I wonder how I can lyophilize antibodies. Are just monoclonal antibodies lyophilized or polyclonals can also be lyophilized? If just monoclonals are lyophilized, why not polyclonals? Just Curious! Thanks in advance!
Polyclonals can most definitely be lyophilized. As serum proteins that circulate outside of cells they are designed to be tough and withstand more treatments than most proteins. Lyphilizing is done by freezing the sample, preferably quickly and in a thin layer (dry ice ethanol bath), then put the container with frozen sample under vacuum to remove the water. This leaves a dry residue of protein and buffer salts, and can be stored for some time at refrigerator temperatures. Reconstitute to the original volume with deionized water for use.

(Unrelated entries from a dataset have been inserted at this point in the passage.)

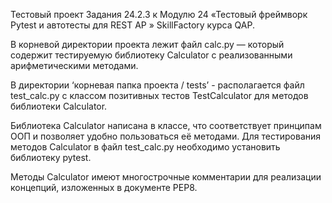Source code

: Тестовый проект Задания 24.2.3 к Модулю 24 «Тестовый фреймворк Pytest 
и автотесты для REST AP » SkillFactory курса QAP.

В корневой директории проекта лежит файл calc.py — который содержит тестируемую 
библиотеку Calculator c реализованными арифметическими методами.

В директории ‘корневая папка проекта / tests’ - располагается файл test_calc.py с 
классом позитивных тестов TestCalculator для методов библиотеки Calculator.

Библиотека Calculator написана в классе, что соответствует принципам ООП и позволяет 
удобно пользоваться её методами.  Для тестирования методов Calculator в файл  test_calc.py 
необходимо установить библиотеку pytest.

Методы Calculator имеют многострочные комментарии для реализации концепций, 
изложенных в документе PEP8.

if you prepare home-made freeze-dried antibodies, don't forget that any moisture in the tube during storage will be very deleterious...
When allowed by the future use, avoid to freeze-dry pure antibodies, albumin or milk can stabilized. By the way, if you'd like to use another buffer for use than the buffer of your Ab purification, you can lyophylize after dialysis against an ammonium chloride buffer. That volatile buffer will disappear during freeze drying.
Another trick, is to had metal salts but this is quite difficult to tuned, and mostly used for large scale production.
At best, expect to loose 20% of your Ab activity. You understand now why low temperature freezers still continue to be used at labs....!
Nobody so far appears to have mentioned the problems that can be caused by salts in the solution. An old fashioned solution is to dialyse the sample against a volatile solvent such as ammonium bicarbonate and then freeze-dry.